ROGUE SOUNDS: The River South
On The River South’s website, the band says that people tell them they sound like Van Morrison, to which they reportedly say, “actually we sound like The River South.”
Despite that canned answer, Van Morrison is definitely an influence you can hear in the band’s recently released self-titled debut EP. It’s there mostly in the gravelly moan of Krister Axel, who also handles guitar and keys for the group, and writes most of its songs. But it’s there in the simple and straightforward mid-tempo groove of the songs as well.
But there’s another act that The River South EP sounds far closer to: Counting Crows. And the brass tacks are that there’s two kinds of people in the world: those that like Counting Crows, and those that would like to see their heads mounted on a spear outside venues as a warning to any potential imitators. This reporter is definitely in the latter camp. Though this reporter will also fully admit that based on their bazillions of record sales, and the omnipresence of “Mr. Jones,” at karaoke nights, he is tragically in the minority.
But regardless, it’s there on the EP. The mid-tempo folk-rock hybrids, with lightly-gritty front vocals and smooth, backups for balance. The limp-wristed attempts to get funky. The general overall dad-rock vibe. It’s smooth, and polished, and thoroughly gutless.
“There’s a weightless heart inside of you,” the band sings on the collection’s opener, in a total misunderstanding of what it means to have the blues.
“I have so much love for you inside my heart,” the band later sings, revealing a profound misunderstanding just how heavy love is.
The one sentence review is that the entire EP is nice white person music perfectly suited for booming harvest fest/winery tour/farmer’s market scene.
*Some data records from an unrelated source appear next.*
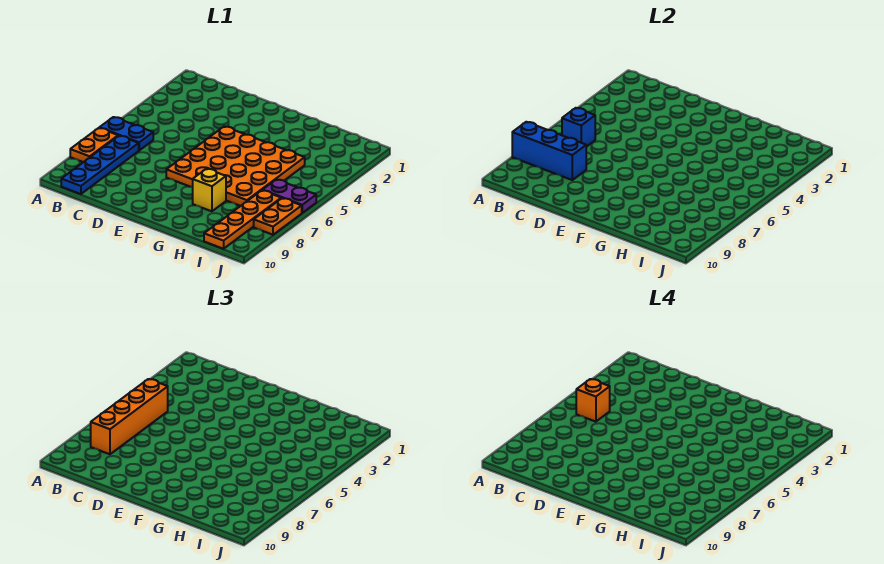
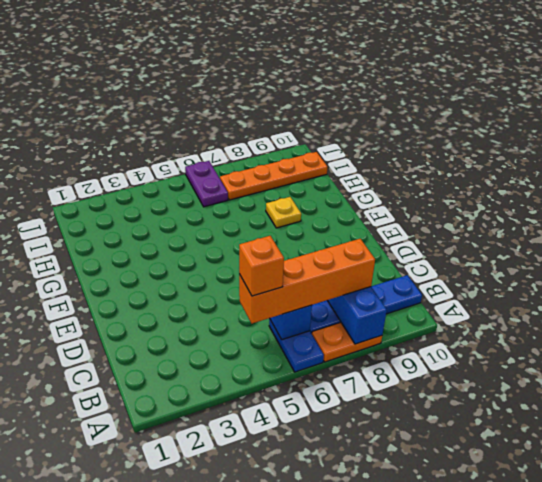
orange plate E4:H7 level 1 -> none
yellow brick G8 level 1 -> yellow plate G8 level 1
orange plate J7:J8 level 1 -> none

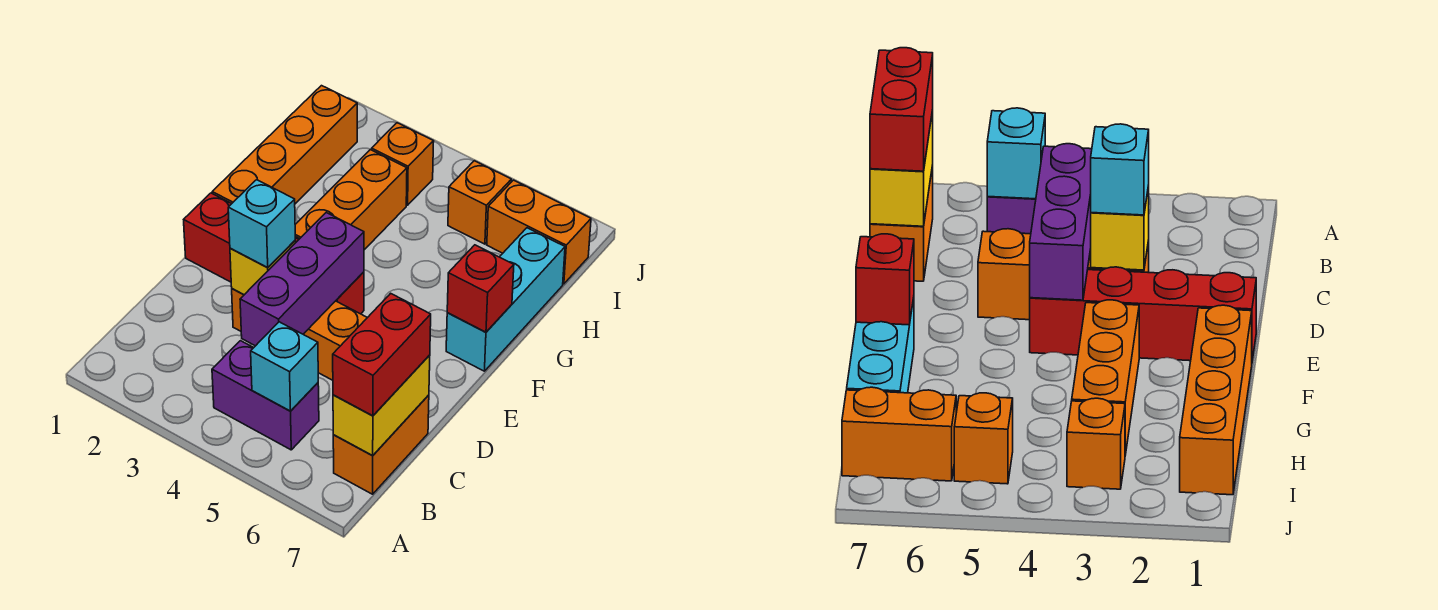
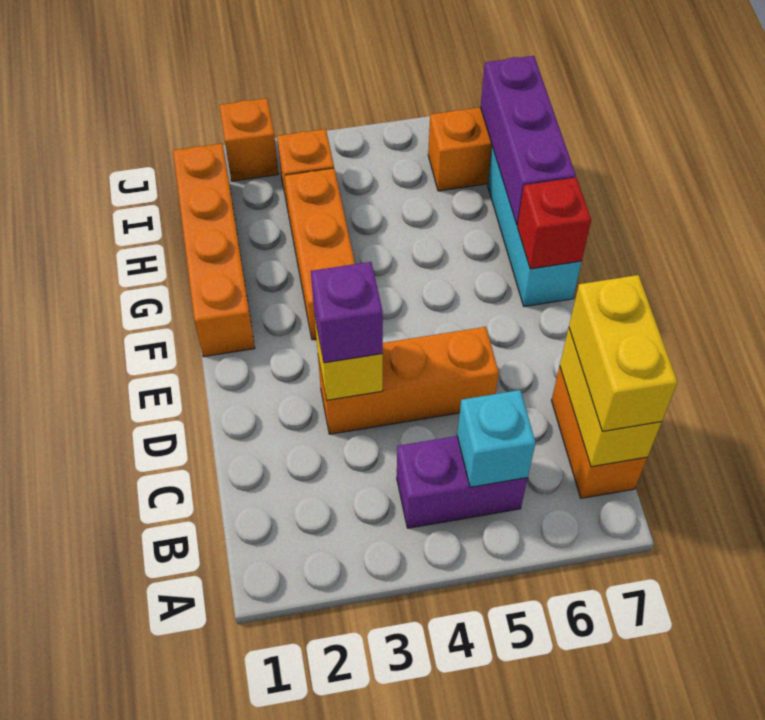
red brick B7:C7 level 3 -> yellow brick B7:C7 level 3
purple brick C4:E4 level 2 -> purple brick G7:I7 level 2
cyan brick D3 level 3 -> purple brick D3 level 3
red brick E1:E4 level 1 -> none
orange brick I5 level 1 -> orange brick J2 level 1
But again: take this all with a grain of salt, as this is just one critic waving his age and genre bias flag like his life depends on it—which he often feels it does. And if you’re on #TeamAdamDuritz, then The River South is probably your jam. And if that’s the case, the fourth track, “Catch Your Fall,” is gonna be your jam with peanut butter. It’s the most consistently engaging, and least repetitive of the tracks, which use a lot of repeating lyrical phrase motifs, mostly about what’s in their hearts and its relative weight. I recommend wearing a polo shirt and sipping a nice pinot gris for maximum effect. If you’re looking for me, I’ll be wearing a burlap sack and drinking whisky under the bridge with the new Death Grips album playing on a boombox.